Hogarth, thanks for the text.
382.1 (1) A person is guilty of an indictable offence and liable to imprisonment for a term not exceeding ten years who, directly or indirectly, buys or sells a security, knowingly using inside information that they
(a) possess by virtue of being a shareholder of the issuer of that security;
(b) possess by virtue of, or obtained in the course of, their business or professional relationship with that issuer;
(c) possess by virtue of, or obtained in the course of, a proposed takeover or reorganization of, or amalgamation, merger or similar business combination with, that issuer;
(d) possess by virtue of, or obtained in the course of, their employment, office, duties or occupation with that issuer or with a person referred to in paragraphs (a) to (c); or
(e) obtained from a person who possesses or obtained the information in a manner referred to in paragraphs (a) to (d).
Marginal note:Tipping
(2) Except when necessary in the course of business, a person who knowingly conveys inside information that they possess or obtained in a manner referred to in subsection (1) to another person, knowing that there is a risk that the person will use the information to buy or sell, directly or indirectly, a security to which the information relates, or that they may convey the information to another person who may buy or sell such a security, is guilty of
(a) an indictable offence and liable to imprisonment for a term not exceeding five years; or
(b) an offence punishable on summary conviction.
Note 382.1 (1):
“buys or sells a security, knowingly using inside information that they”
“possess by virtue of being a shareholder of the issuer of that security” OR
“possess by virtue of, or obtained in the course of, their business or professional relationship with that issuer” OR
“obtained in the course of, a proposed takeover or reorganization of, or amalgamation, merger or similar business combination with, that issuer” OR
“obtained in the course of, their employment, office, duties or occupation with that issuer” OR
“obtained from a person who possesses or obtained the information in a manner referred to in paragraphs (a) to (d).”
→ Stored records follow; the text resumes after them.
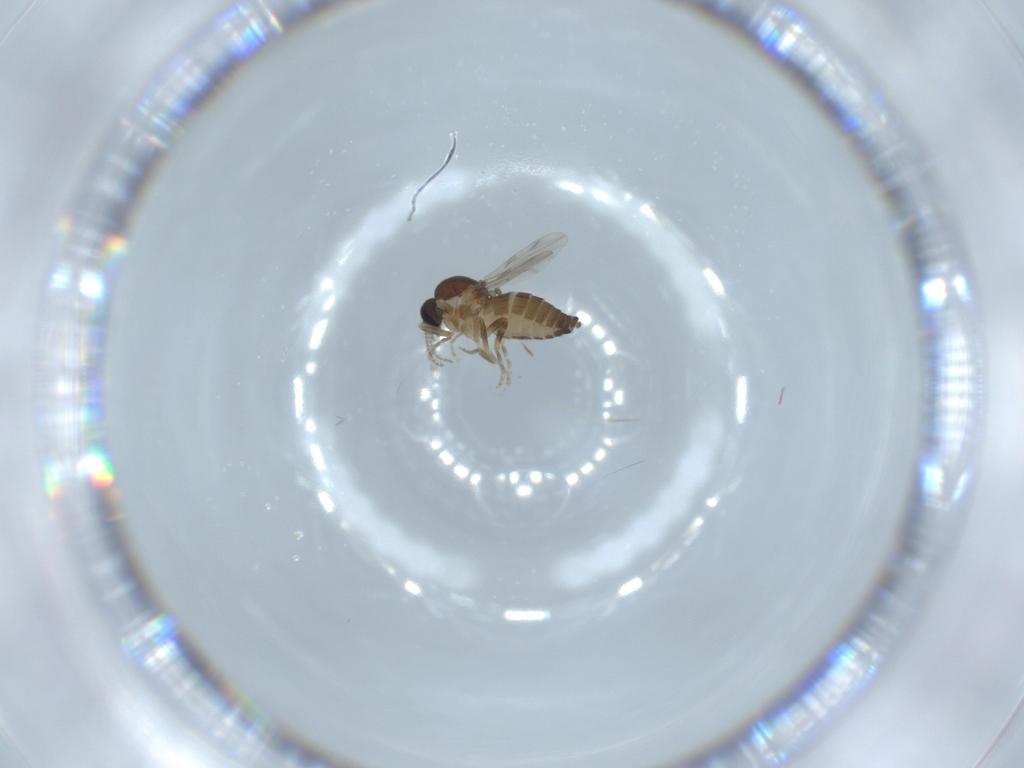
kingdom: Animalia
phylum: Arthropoda
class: Insecta
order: Diptera
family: Ceratopogonidae
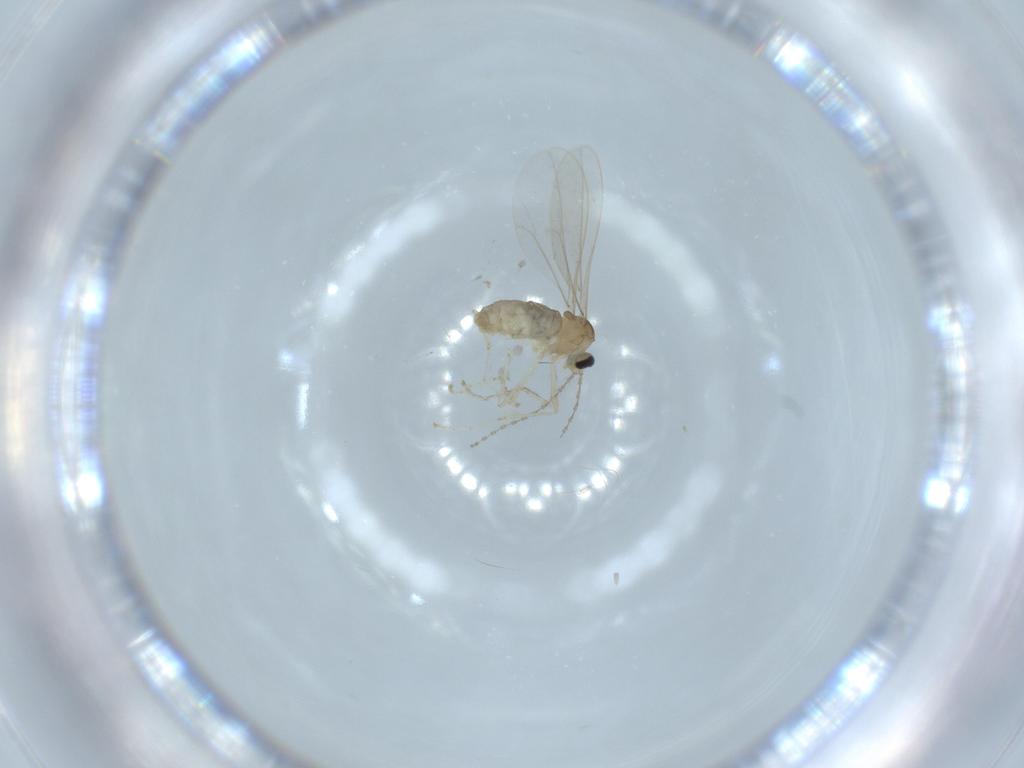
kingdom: Animalia
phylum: Arthropoda
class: Insecta
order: Diptera
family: Cecidomyiidae
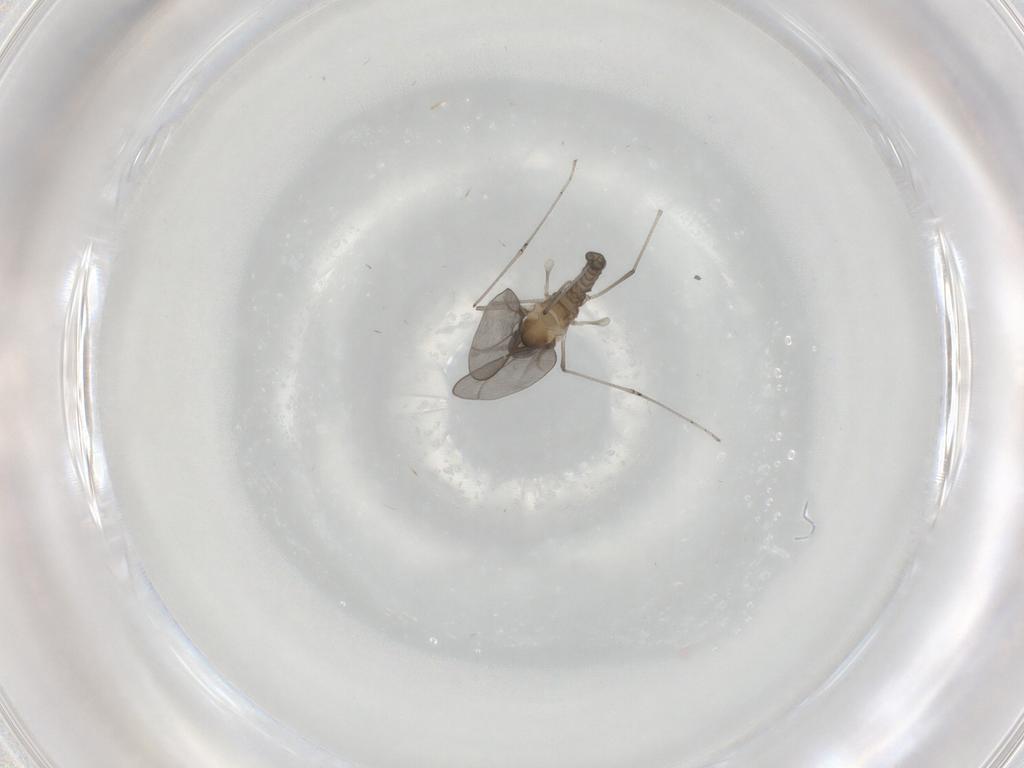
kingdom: Animalia
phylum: Arthropoda
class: Insecta
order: Diptera
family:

Note that it specifies trading a security based on info obtained through dealing with the issuer of that security. It doesn’t prohibit trading the security of another issuer you haven’t dealt with or cases where you didn’t get the info from someone who dealt with the issuer whose security is traded on based on insider info.
382.1 (2) comports an ambiguity. It says: “use the information to buy or sell, directly or indirectly, a security to which the information relates”
What does “relates” mean? How broadly is it interpreted? If narrowly construed, then only stock and other financial instruments of the issuer the insider is inside of are covered by the prohibition.
If we interpret 382.1(2) by looking at 382.1(1), then the narrow interpretation should prevail. Otherwise, it would mean that an insider in company A who got insider info which will affect company B (without being a company B insider) can trade on company B but may not tip someone to trade on company B.
Although I see that 382.1(1) b) would make my supplier scenario illegal since it’s info gained in the course of their business with the issuer.
Piper,
I do see your point. There is some ambiguity concerning insider trading laws. Are they there to protect people who are owed a fiduciary duty and/or have a relationship of trust and confidence with the insider or are they to serve the interest of society as a whole (to the extent they aim to, anyway)?